Cisco Systems’ Q4 sales, earnings edge above Wall Street estimates

Cisco Systems’ Q4 sales, earnings edge above Wall Street estimates

Cisco Systems Inc.’s stock dipped 2% in extended trading Wednesday after the computer-networking company reported fiscal fourth-quarter results slightly above Wall Street estimates.

The company CSCO, 1.74% reported net income of $3 billion, or 71 cents a share, compared with net income of $2.6 billion, or 62 cents a share, in the year-ago quarter. The company’s adjusted net income was $3.6 million, or 84 cents a share.

Revenue rose 8% to $13.1 billion, from $12.15 billion a year ago.

“We continue to see great momentum in our business as customers are looking to modernize their organizations for agility and resiliency,” Cisco Chief Executive Chuck Robbins said in a statement announcing the results. He said product order growth of 31% was the best year-over-year in more than a decade.

Quarterly product sales ($9.72 billion) and service revenue ($3.4 billion) recorded year-over-year gains while Cisco reported minimal restructuring costs, allaying the concerns of some investors and employees.

In a conference call with analysts following the results, Cisco Chief Financial Officer Scott Herren characterized the quarter as very strong despite a pandemic and supply chain constraints that could linger the next several months.

“A super strong quarter: Every geo, product set, customer size. And $4 billion in software revenue the last 90 days,” Herren told MarketWatch. “We’re at the start of a multi-year trend of businesses trying to figure out how to be more agile and responsive to a hybrid work environment.”

Analysts surveyed by FactSet had expected earnings of 83 cents and revenue of $13 billion.

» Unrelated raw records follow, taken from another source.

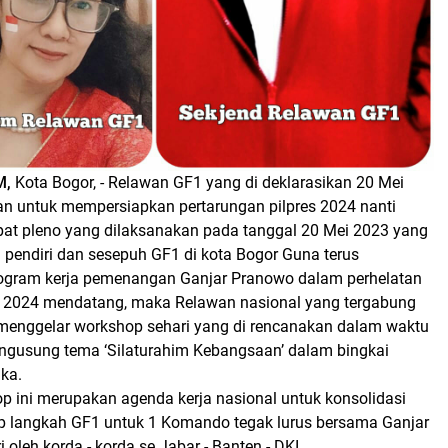
M,
Kota Bogor, - Relawan GF1 yang di deklarasikan 20 Mei
dan untuk mempersiapkan pertarungan pilpres 2024 nanti
pat pleno yang dilaksanakan pada tanggal 20 Mei 2023 yang
ra pendiri dan sesepuh GF1 di kota Bogor Guna terus
gram kerja pemenangan Ganjar Pranowo dalam perhelatan
es 2024 mendatang, maka Relawan nasional yang tergabung
enggelar workshop sehari yang di rencanakan dalam waktu
gusung tema ‘Silaturahim Kebangsaan’ dalam bingkai
ka.
p ini merupakan agenda kerja nasional untuk konsolidasi
 langkah GF1 untuk 1 Komando tegak lurus bersama Ganjar
 oleh korda - korda se Jabar - Banten - DKI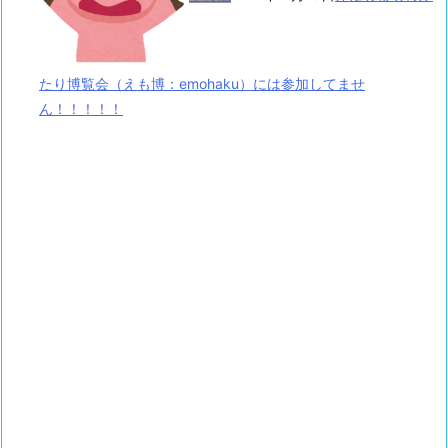
たり博覧会（えも博：emohaku）には参加してませ
ん！！！！！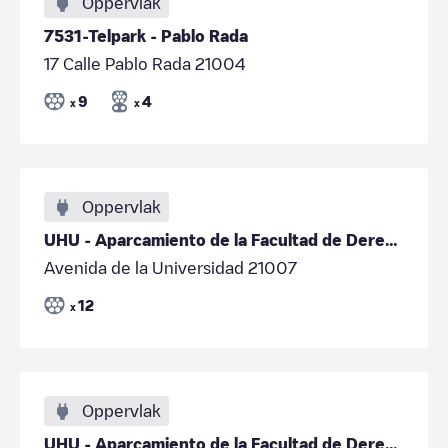
Oppervlak
7531-Telpark - Pablo Rada
17 Calle Pablo Rada 21004
9
4
x
x
Oppervlak
UHU - Aparcamiento de la Facultad de Derecho
Avenida de la Universidad 21007
12
x
Oppervlak
UHU - Aparcamiento de la Facultad de Derecho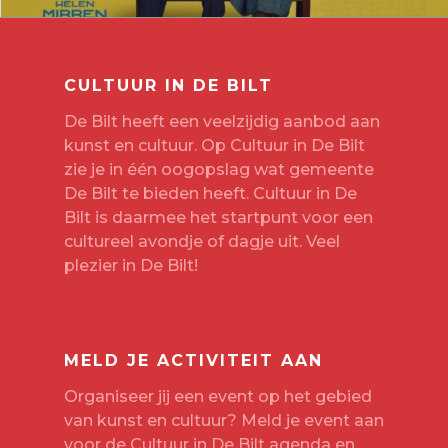
CULTUUR IN DE BILT
De Bilt heeft een veelzijdig aanbod aan
kunst en cultuur. Op Cultuur in De Bilt
zie je in één oogopslag wat gemeente
De Bilt te bieden heeft. Cultuur in De
Bilt is daarmee het startpunt voor een
cultureel avondje of dagje uit. Veel
plezier in De Bilt!
MELD JE ACTIVITEIT AAN
Organiseer jij een event op het gebied
van kunst en cultuur? Meld je event aan
voor de Cultuur in De Bilt agenda en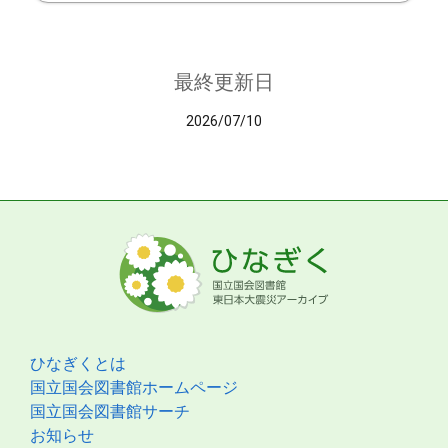
最終更新日
2026/07/10
ひなぎくとは
国立国会図書館ホームページ
国立国会図書館サーチ
お知らせ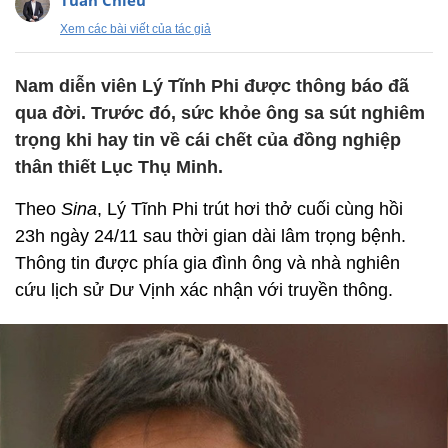
Tuấn Chiêu
Xem các bài viết của tác giả
Nam diễn viên Lý Tĩnh Phi được thông báo đã
qua đời. Trước đó, sức khỏe ông sa sút nghiêm
trọng khi hay tin về cái chết của đồng nghiệp
thân thiết Lục Thụ Minh.
Theo
Sina
, Lý Tĩnh Phi trút hơi thở cuối cùng hồi
23h ngày 24/11 sau thời gian dài lâm trọng bệnh.
Thông tin được phía gia đình ông và nhà nghiên
cứu lịch sử Dư Vịnh xác nhận với truyền thông.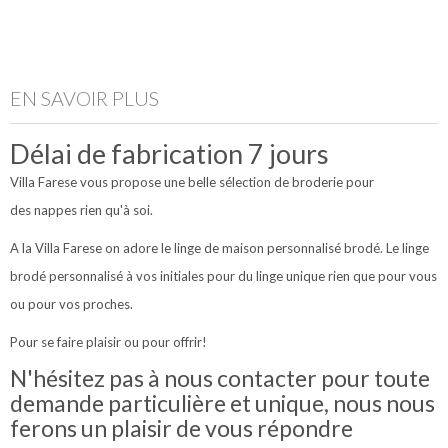
EN SAVOIR PLUS
Délai de fabrication 7 jours
Villa Farese vous propose une belle sélection de broderie pour
des nappes rien qu'à soi.
A la Villa Farese on adore le linge de maison personnalisé brodé. Le linge
brodé personnalisé à vos initiales pour du linge unique rien que pour vous
ou pour vos proches.
Pour se faire plaisir ou pour offrir!
N'hésitez pas à nous contacter pour toute
demande particulière et unique, nous nous
ferons un plaisir de vous répondre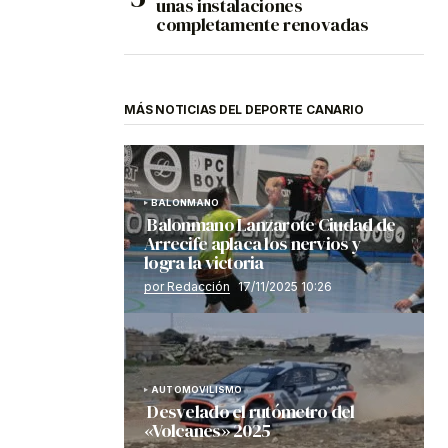
unas instalaciones
completamente renovadas
MÁS NOTICIAS DEL DEPORTE CANARIO
BALONMANO
Balonmano Lanzarote Ciudad de
Arrecife aplaca los nervios y
logra la victoria
por Redacción
17/11/2025 10:26
AUTOMOVILISMO
Desvelado el rutómetro del
«Volcanes» 2025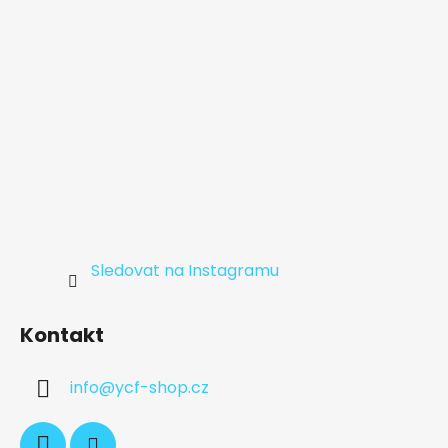
Sledovat na Instagramu
Kontakt
info
@
ycf-shop.cz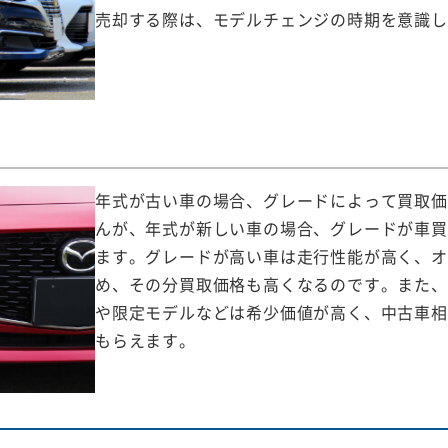
売却する際は、モデルチェンジの時期を意識し
年式が古い車の場合、グレードによって買取価
んが、年式が新しい車の場合、グレードが車買
ます。グレードが高い車は走行性能が高く、オ
め、その分買取価格も高くなるのです。また、
や限定モデルなどは希少価値が高く、中古車相
もらえます。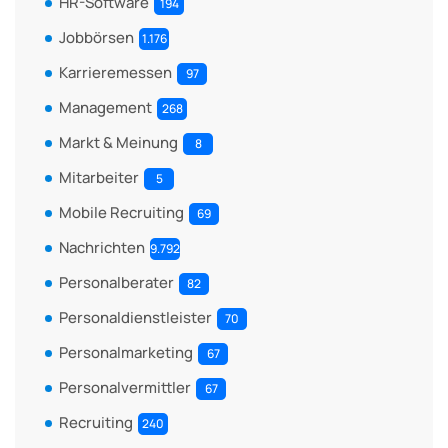
HR-Software
194
Jobbörsen
1.176
Karrieremessen
97
Management
268
Markt & Meinung
8
Mitarbeiter
5
Mobile Recruiting
69
Nachrichten
9.792
Personalberater
82
Personaldienstleister
70
Personalmarketing
67
Personalvermittler
67
Recruiting
240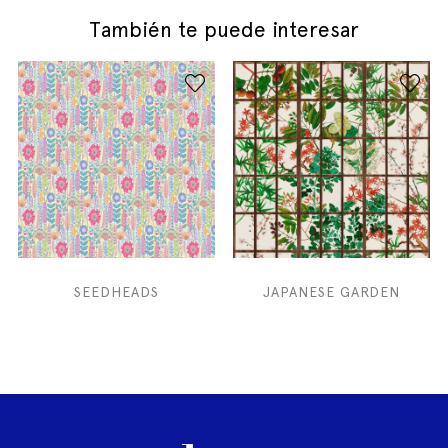
También te puede interesar
SEEDHEADS
JAPANESE GARDEN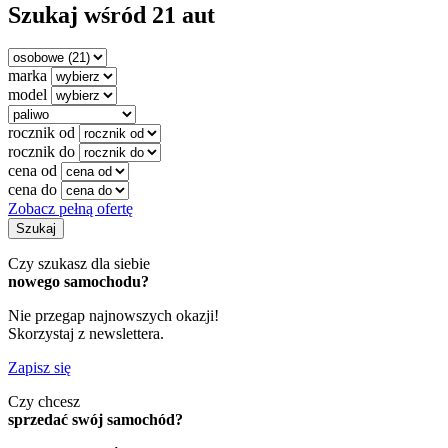
Szukaj wśród 21 aut
marka
model
rocznik od
rocznik do
cena od
cena do
Zobacz pełną ofertę
Szukaj
Czy szukasz dla siebie
nowego samochodu?
Nie przegap najnowszych okazji!
Skorzystaj z newslettera.
Zapisz się
Czy chcesz
sprzedać swój samochód?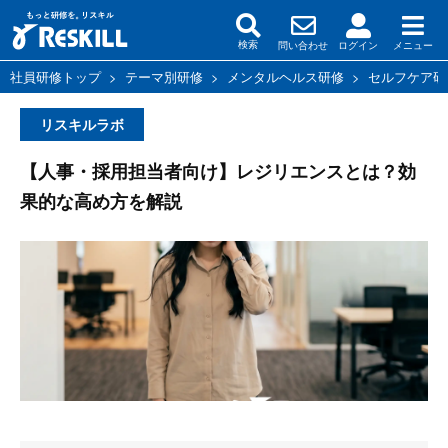
問い合わせ
ログイン
メニュー
検索
社員研修トップ
>
テーマ別研修
>
メンタルヘルス研修
>
セルフケア研
リスキルラボ
【人事・採用担当者向け】レジリエンスとは？効
果的な高め方を解説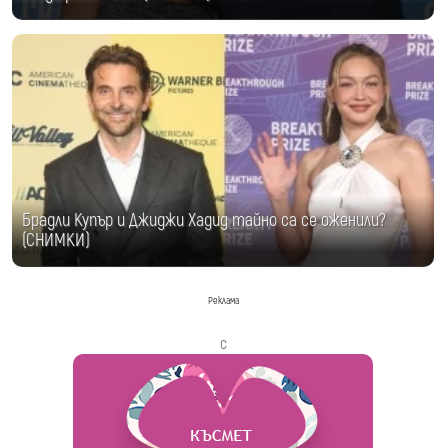
Брадли Купър и Джиджи Хадид тайно са се оженили?
(СНИМКИ)
Реклама
с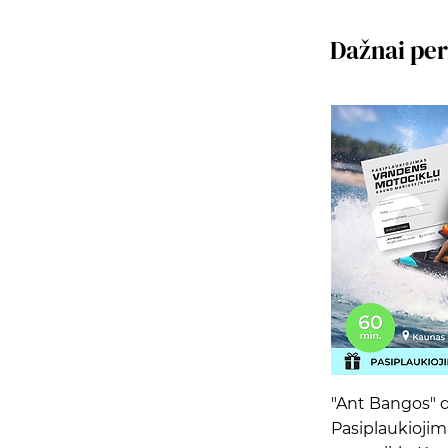
Dažnai pe
Grei
"Ant Bangos" 
Pasiplaukioji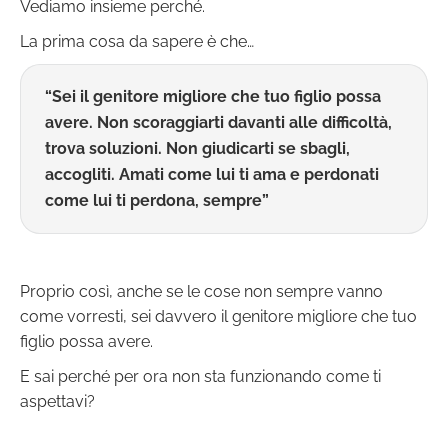
Vediamo insieme perché.
La prima cosa da sapere è che…
“Sei il genitore migliore che tuo figlio possa
avere. Non scoraggiarti davanti alle difficoltà,
trova soluzioni. Non giudicarti se sbagli,
accogliti. Amati come lui ti ama e perdonati
come lui ti perdona, sempre”
Proprio così, anche se le cose non sempre vanno
come vorresti, sei davvero il genitore migliore che tuo
figlio possa avere.
E sai perché per ora non sta funzionando come ti
aspettavi?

As is usually the case with fourth-quarter results, murmurs of layoffs picked up in recent days, part of what one former Cisco employee sardonically referred to as the company’s “summer tradition” of staff cutbacks after heavy M&A activity and the end of the fiscal year.

In the same quarter a year ago, for example, Cisco announced CFO Kelly Kramer was retiring and said it would undergo a $1 billion cost reduction “over the next few quarters” by “rebalancing its R&D investments” on several areas that included cloud security and automation in the enterprise.

But that didn’t happen this quarter, as Cisco — a bellwether for IT demand in the enterprise market — reported nearly $50 billion in fiscal-year revenue and offered first-quarter revenue growth guidance of between 7.5% and 9.5% — ahead of analysts’ projections of 7.5%.

The company expects 61 cents to 66 cents a share in Q1 profit, or 79 cents to 81 cents on an adjusted basis. Analysts are forecasting 67 cents and 81 cents, respectively.

For fiscal 2022, Cisco is modeling revenue growth of between 5% and 7%, and EPS of between $2.72 and $2.84, or between $3.38 and $3.45 on an adjusted basis.

Cisco’s stock is up 23% so far in 2021. The broader S&P 500 index SPX, 0.02% has gained 17% this year.